It's Alberta's own Holy Grail. Since the Leduc No. 1 oil gusher transformed the province in 1947, economic diversification has always been just slightly out of our reach. We wish for it and dream of it, and some of us even worry about it. But strangely, few of us are compelled to act on it.
A new book by British writer George Marshall, titled Don't Even Think About It: Why Our Brains Are Wired to Ignore Climate Change, explains why concrete action on global warming has proven so elusive. The reason is our neurology. According to Mr. Marshall, our brains have developed over the millennia to respond to present and tangible dangers – the sabre-tooth tiger about to lunge, the enemy's arrow pointed at our head. We're less capable of responding to abstract threats that loom somewhere in the ill-defined future.
This explains not only our inaction on climate change but other serious issues that are the problems of future generations. Water conservation, preventative health care, controlling public debt –they could help avert catastrophes if acted on now, but they struggle to become priorities for voters.
Our natural proclivity to focus on present dangers also helps us understand the Holy Grail of economic diversity. Alberta is frightfully dependent on the hydrocarbon sector. And most Albertans would emphatically agree that the economy should be more diversified. Yet few are willing to spend much attention and effort to make that happen.
It's understandable why businesses can't or won't invest much energy on diversification. Surely they'd agree that something should be done. But they need 10 welders on a work site by tomorrow or face delay charges. Their transport trucks are tied up on highways that are woefully outdated for today's traffic volumes. And shortages of skilled professionals are slowing down their accounting and legal work. Problems are pressing on them this afternoon, not 20 years from now.
Parents of school-aged children are also concerned about economic diversity, at least notionally. But they may live in a new community of 50,000 without a school. They've got aging parents in overcrowded and outdated long-term care facilities. And last night they waited seven hours in emergency with a fevered child. Their concerns are immediate, too.
Hence the policy dilemma for Premier Jim Prentice and his new cabinet. While they no doubt understand the future problems of a poorly diversified economy, they're up against an electorate with present-day concerns. It's not the voters' fault, though –they're hard-wired to think this way. They need schools, workers, hospitals and roads, and they need them now. They're uninterested in expert panels and their lofty blueprints for long-term economic prosperity.

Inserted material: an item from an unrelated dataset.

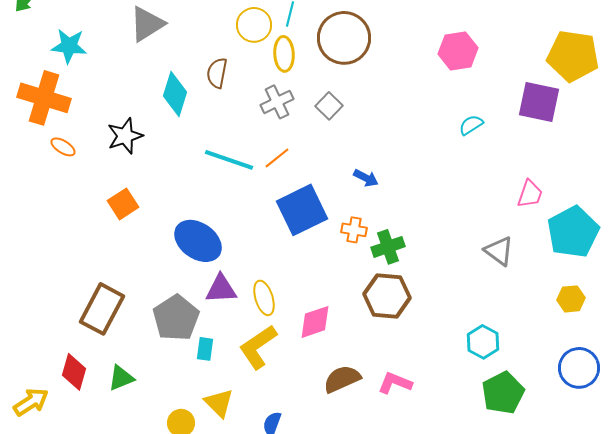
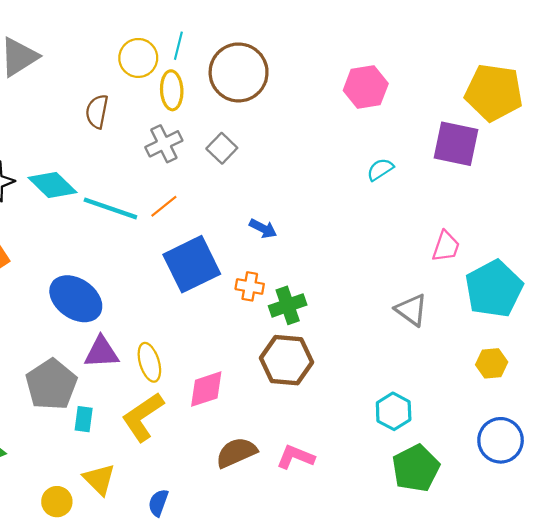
cyan diamond: (175, 94) -> (52, 185), moved, turned -63

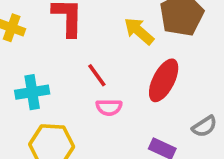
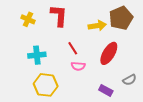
yellow arrow: (139, 31) -> (97, 26), turned 126

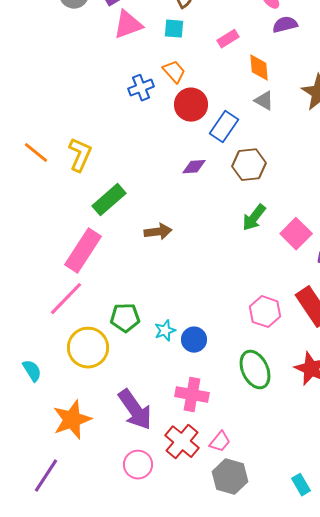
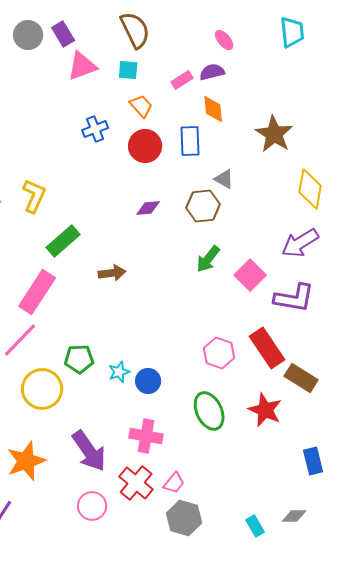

And even if voters were marching in the streets demanding that the government act to diversify the economy, it's still not that easy. Attempts made by various incarnations of Alberta's governing Tories were always well-intended, but never very effective. What, precisely, can government do?
Is there a way to satisfy both the short-term, tangible needs of voters and still address the long-term, nebulous goals of economic diversity? Can the two be self-reinforcing, rather than an either-this-or-that proposition?
Probably, but it will require some compromise on the part of Albertans. Investments in schools and higher education will always be the best money spent on the diversification file. But policy attention is also desperately needed on productivity and innovation – hardly big vote grabbers.
In his book, Mr. Marshall addresses the world's collective inaction on climate change. This is mildly ironic since it is the eventual action on carbon emissions that make Alberta's economic diversity a more immediate problem than we think. Energy will always be Alberta's strong suite – and the world will always need energy. However the world may not always need hydrocarbons. Economic diversity will require enlarging the "energy sector" to include more renewable sources. It will also mean developing innovative products and systems that spin out of our traditional strengths of oil, agriculture and forestry.
Our brains may be hard-wired to focus on present dangers. Yet humans are also able to intentionally override our instinctual behaviours. More schools and infrastructure are necessary today, but Albertans must also focus on the economy our kids will inherit.
Todd Hirsch is the Calgary-based chief economist of ATB Financial, and author of The Boiling Frog Dilemma: Saving Canada from Economic Decline.